There is no really good way to answer this as the rulebases can be built how ever the network admin what’s to.
So you as a company need to set your own policy on how policy’s should be made. All depends on traffic flow.
Where should rules be places. Close to source or close to destination.
If there is no clear way, it’s the trail and error :) meaning ask the user to send some traffic and check in the logs where the traffic is blocked. (As all gateways will send the logs to the same place in a sms) that way you will see what firewall and policy blocked the traffic and being able to edit that specific firewall policy that is assigned to that firewall.
Can i use ip-addresses for rule source or destination, instead of network object id?
You need to use an object to represent the IP, if you want to represent a single IP this would be a host object.
You can also do networks or ip ranges object to represent more then one IP.
@@MagnusHolmberg-NetSec aaah i see, thank you
How to check the NAT Policy hits ?
Johns currently the only way to do it is to do a search in the logs for xlate and do like an export to excel and try to figure it out (complicated). For r81 (currently EA) there is NAT hit count, it will also be possible to use dynamic objects within the NAT rules. community.checkpoint.com/t5/Product-Announcements/R81-EA-Program-Production/ba-p/86945
How the gateway identify users for source filtering in policies? they are just a bunch of IP packets? there is no LDAP user information in IP packets !!!
you will need to connect the check point environment to the AD, then check point will read the security log and map user with ip.
I would recommend to use the identity collector.
supportcenter.checkpoint.com/supportcenter/portal?eventSubmit_doGoviewsolutiondetails=&solutionid=sk108235
@@MagnusHolmberg-NetSec I was suspecting that.

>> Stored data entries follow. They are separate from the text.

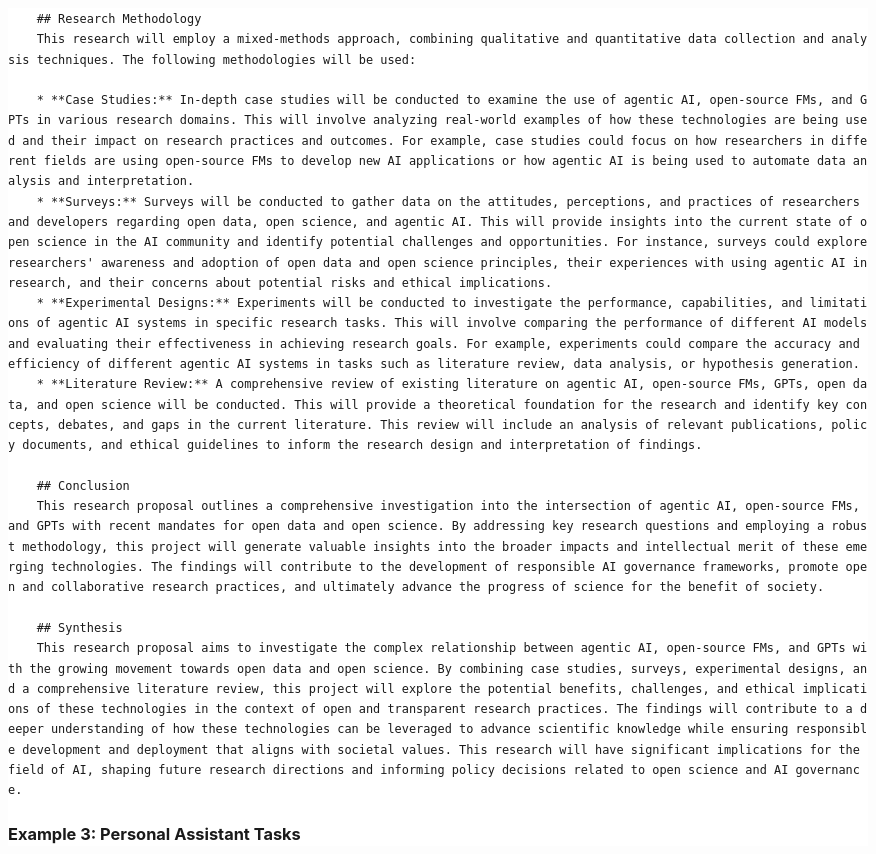         ## Research Methodology
        This research will employ a mixed-methods approach, combining qualitative and quantitative data collection and analysis techniques. The following methodologies will be used:

        * **Case Studies:** In-depth case studies will be conducted to examine the use of agentic AI, open-source FMs, and GPTs in various research domains. This will involve analyzing real-world examples of how these technologies are being used and their impact on research practices and outcomes. For example, case studies could focus on how researchers in different fields are using open-source FMs to develop new AI applications or how agentic AI is being used to automate data analysis and interpretation.
        * **Surveys:** Surveys will be conducted to gather data on the attitudes, perceptions, and practices of researchers and developers regarding open data, open science, and agentic AI. This will provide insights into the current state of open science in the AI community and identify potential challenges and opportunities. For instance, surveys could explore researchers' awareness and adoption of open data and open science principles, their experiences with using agentic AI in research, and their concerns about potential risks and ethical implications.
        * **Experimental Designs:** Experiments will be conducted to investigate the performance, capabilities, and limitations of agentic AI systems in specific research tasks. This will involve comparing the performance of different AI models and evaluating their effectiveness in achieving research goals. For example, experiments could compare the accuracy and efficiency of different agentic AI systems in tasks such as literature review, data analysis, or hypothesis generation.
        * **Literature Review:** A comprehensive review of existing literature on agentic AI, open-source FMs, GPTs, open data, and open science will be conducted. This will provide a theoretical foundation for the research and identify key concepts, debates, and gaps in the current literature. This review will include an analysis of relevant publications, policy documents, and ethical guidelines to inform the research design and interpretation of findings.

        ## Conclusion
        This research proposal outlines a comprehensive investigation into the intersection of agentic AI, open-source FMs, and GPTs with recent mandates for open data and open science. By addressing key research questions and employing a robust methodology, this project will generate valuable insights into the broader impacts and intellectual merit of these emerging technologies. The findings will contribute to the development of responsible AI governance frameworks, promote open and collaborative research practices, and ultimately advance the progress of science for the benefit of society.

        ## Synthesis
        This research proposal aims to investigate the complex relationship between agentic AI, open-source FMs, and GPTs with the growing movement towards open data and open science. By combining case studies, surveys, experimental designs, and a comprehensive literature review, this project will explore the potential benefits, challenges, and ethical implications of these technologies in the context of open and transparent research practices. The findings will contribute to a deeper understanding of how these technologies can be leveraged to advance scientific knowledge while ensuring responsible development and deployment that aligns with societal values. This research will have significant implications for the field of AI, shaping future research directions and informing policy decisions related to open science and AI governance.




### Example 3: Personal Assistant Tasks
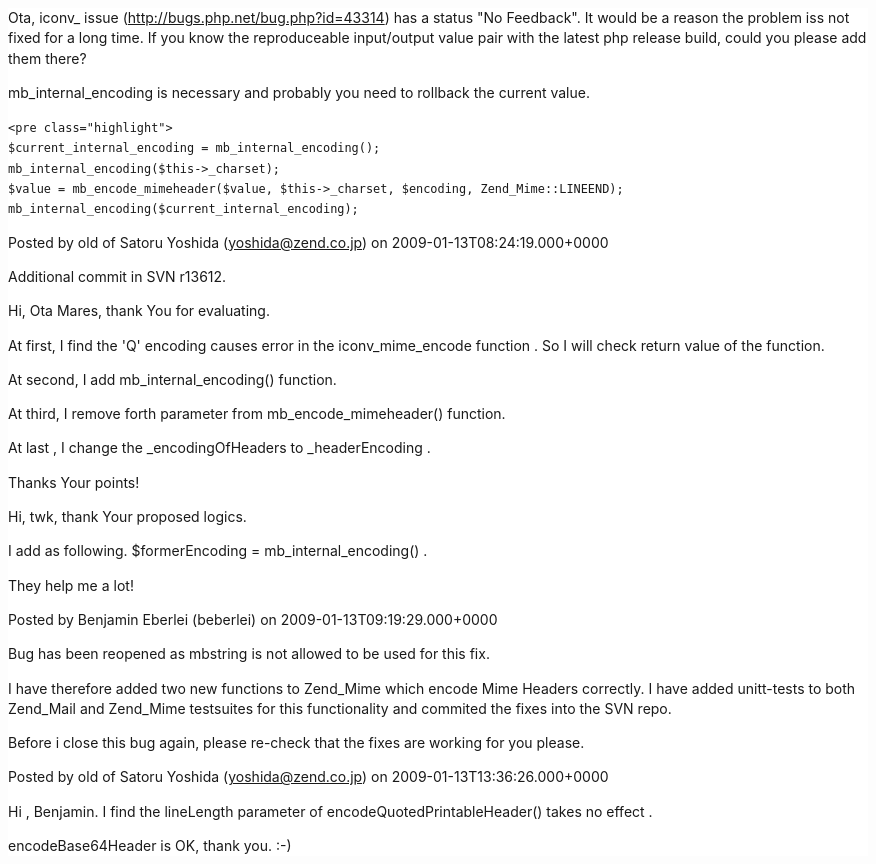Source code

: Ota, iconv\_ issue (<http://bugs.php.net/bug.php?id=43314>) has a status "No Feedback". It would be a reason the problem iss not fixed for a long time. If you know the reproduceable input/output value pair with the latest php release build, could you please add them there?

mb\_internal\_encoding is necessary and probably you need to rollback the current value.

 
    <pre class="highlight">
    $current_internal_encoding = mb_internal_encoding();
    mb_internal_encoding($this->_charset);        
    $value = mb_encode_mimeheader($value, $this->_charset, $encoding, Zend_Mime::LINEEND);
    mb_internal_encoding($current_internal_encoding);


 

 

Posted by old of Satoru Yoshida (yoshida@zend.co.jp) on 2009-01-13T08:24:19.000+0000

Additional commit in SVN r13612.

Hi, Ota Mares, thank You for evaluating.

At first, I find the 'Q' encoding causes error in the iconv\_mime\_encode function . So I will check return value of the function.

At second, I add mb\_internal\_encoding() function.

At third, I remove forth parameter from mb\_encode\_mimeheader() function.

At last , I change the \_encodingOfHeaders to \_headerEncoding .

Thanks Your points!

Hi, twk, thank Your proposed logics.

I add as following. $formerEncoding = mb\_internal\_encoding() .

They help me a lot!

 

 

Posted by Benjamin Eberlei (beberlei) on 2009-01-13T09:19:29.000+0000

Bug has been reopened as mbstring is not allowed to be used for this fix.

I have therefore added two new functions to Zend\_Mime which encode Mime Headers correctly. I have added unitt-tests to both Zend\_Mail and Zend\_Mime testsuites for this functionality and commited the fixes into the SVN repo.

Before i close this bug again, please re-check that the fixes are working for you please.

 

 

Posted by old of Satoru Yoshida (yoshida@zend.co.jp) on 2009-01-13T13:36:26.000+0000

Hi , Benjamin. I find the lineLength parameter of encodeQuotedPrintableHeader() takes no effect .

encodeBase64Header is OK, thank you. :-)

 

 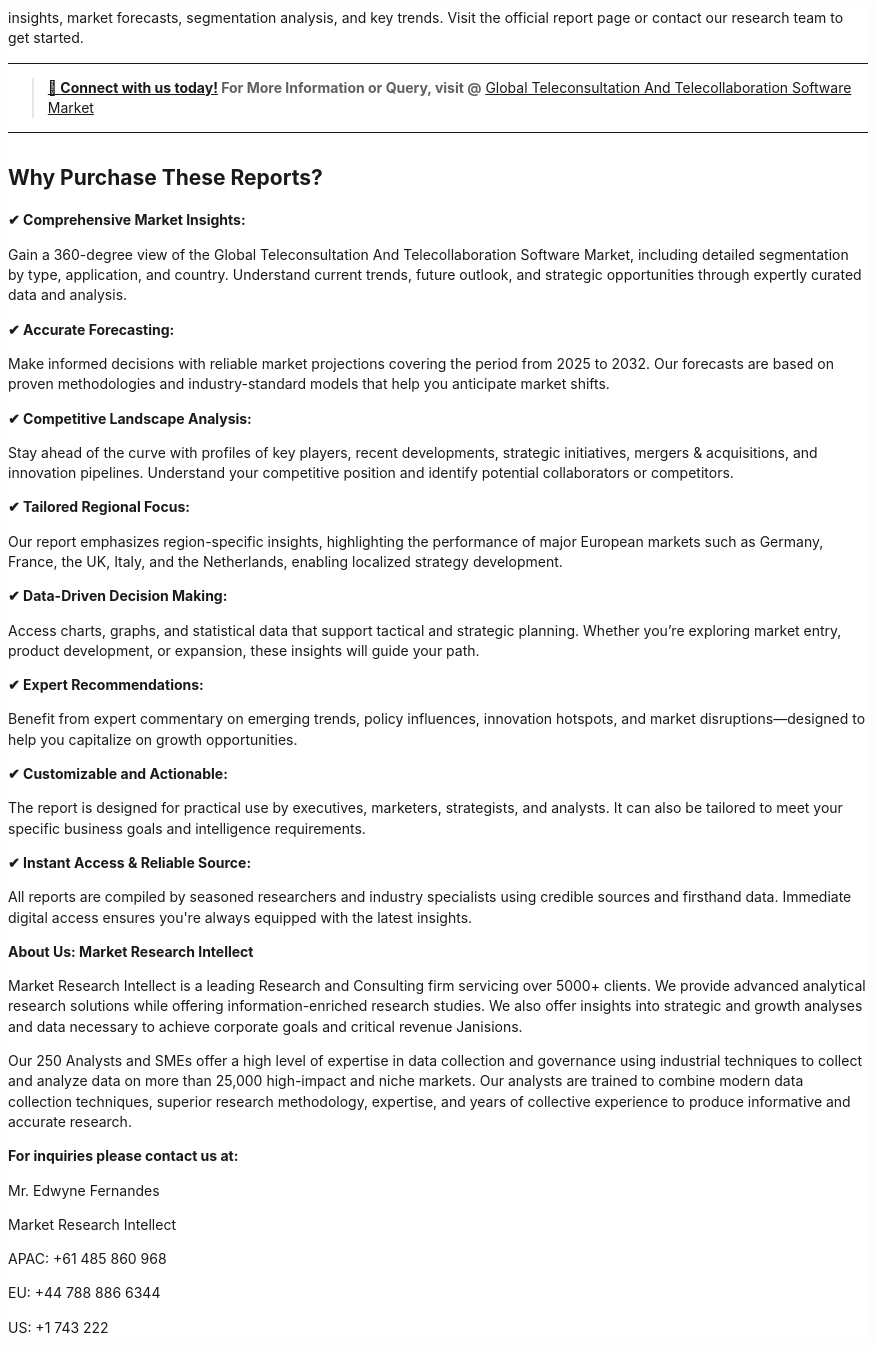 insights, market forecasts, segmentation analysis, and key trends. Visit the official report page or contact our research team to get started.</p><hr /><blockquote><p><span class="font-[700]"><strong><a href="https://www.marketresearchintellect.com/product/global-teleconsultation-and-telecollaboration-software-market-size-and-forecast/?utm_source=Linkedin&utm_medium=852">📩 Connect with us today!</a> For More Information or Query, visit&nbsp;@</strong>&nbsp;</span><span class="font-[700]"><a href="https://www.marketresearchintellect.com/product/global-teleconsultation-and-telecollaboration-software-market-size-and-forecast/?utm_source=Linkedin&utm_medium=852" target="_blank" data-tracking-control-name="article-ssr-frontend-pulse_little-text-block" data-tracking-will-navigate="" data-test-link="">Global Teleconsultation And Telecollaboration Software Market</a></span></p></blockquote><hr /><h2>Why Purchase These Reports?</h2><p><strong>✔ Comprehensive Market Insights:</strong></p><p>Gain a 360-degree view of the Global Teleconsultation And Telecollaboration Software Market, including detailed segmentation by type, application, and country. Understand current trends, future outlook, and strategic opportunities through expertly curated data and analysis.</p><p><strong>✔ Accurate Forecasting:</strong></p><p>Make informed decisions with reliable market projections covering the period from 2025 to 2032. Our forecasts are based on proven methodologies and industry-standard models that help you anticipate market shifts.</p><p><strong>✔ Competitive Landscape Analysis:</strong></p><p>Stay ahead of the curve with profiles of key players, recent developments, strategic initiatives, mergers &amp; acquisitions, and innovation pipelines. Understand your competitive position and identify potential collaborators or competitors.</p><p><strong>✔ Tailored Regional Focus:</strong></p><p>Our report emphasizes region-specific insights, highlighting the performance of major European markets such as Germany, France, the UK, Italy, and the Netherlands, enabling localized strategy development.</p><p><strong>✔ Data-Driven Decision Making:</strong></p><p>Access charts, graphs, and statistical data that support tactical and strategic planning. Whether you&rsquo;re exploring market entry, product development, or expansion, these insights will guide your path.</p><p><strong>✔ Expert Recommendations:</strong></p><p>Benefit from expert commentary on emerging trends, policy influences, innovation hotspots, and market disruptions&mdash;designed to help you capitalize on growth opportunities.</p><p><strong>✔ Customizable and Actionable:</strong></p><p>The report is designed for practical use by executives, marketers, strategists, and analysts. It can also be tailored to meet your specific business goals and intelligence requirements.</p><p><strong>✔ Instant Access &amp; Reliable Source:</strong></p><p>All reports are compiled by seasoned researchers and industry specialists using credible sources and firsthand data. Immediate digital access ensures you're always equipped with the latest insights.</p><p><strong><span class="font-[700]">About Us: Market Research Intellect</span></strong></p><p><span class="">Market Research Intellect is a leading Research and Consulting firm servicing over 5000+ clients. We provide advanced analytical research solutions while offering information-enriched research studies.&nbsp;</span>We also offer insights into strategic and growth analyses and data necessary to achieve corporate goals and critical revenue Janisions.</p><p><span class="">Our 250 Analysts and SMEs offer a high level of expertise in data collection and governance using industrial techniques to collect and analyze data on more than 25,000 high-impact and niche markets. Our analysts are trained to combine modern data collection techniques, superior research methodology, expertise, and years of collective experience to produce informative and accurate research.</span></p><p><strong>For inquiries please contact us at:</strong></p><p>Mr. Edwyne Fernandes</p><p>Market Research Intellect</p><p>APAC: +61 485 860 968</p><p>EU: +44 788 886 6344</p><p>US: +1 743 222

In the end, it is all come down to the source IP address of the packets, now correlated with the user somehow through AD. Thank you for the kind and fast reply
@@alejandrorodriguez3771 yes, but the big thing is here that rules can be built on ad groups, meaning they are dynamic
And mapping between user and ip goes really fast, so it’s a really cool solution that is a great help for building a zero trust network :)
long live sweden
Hehe thank you :)
keep it in English or at least in Goblin 😄
Hehe, was I not speaking in English :)?
Trash firewalls, FortiGate is much more intuitive.
Just make sure to patch your Fortigate boxes :)
Have not been a good year for them, alot of security issues.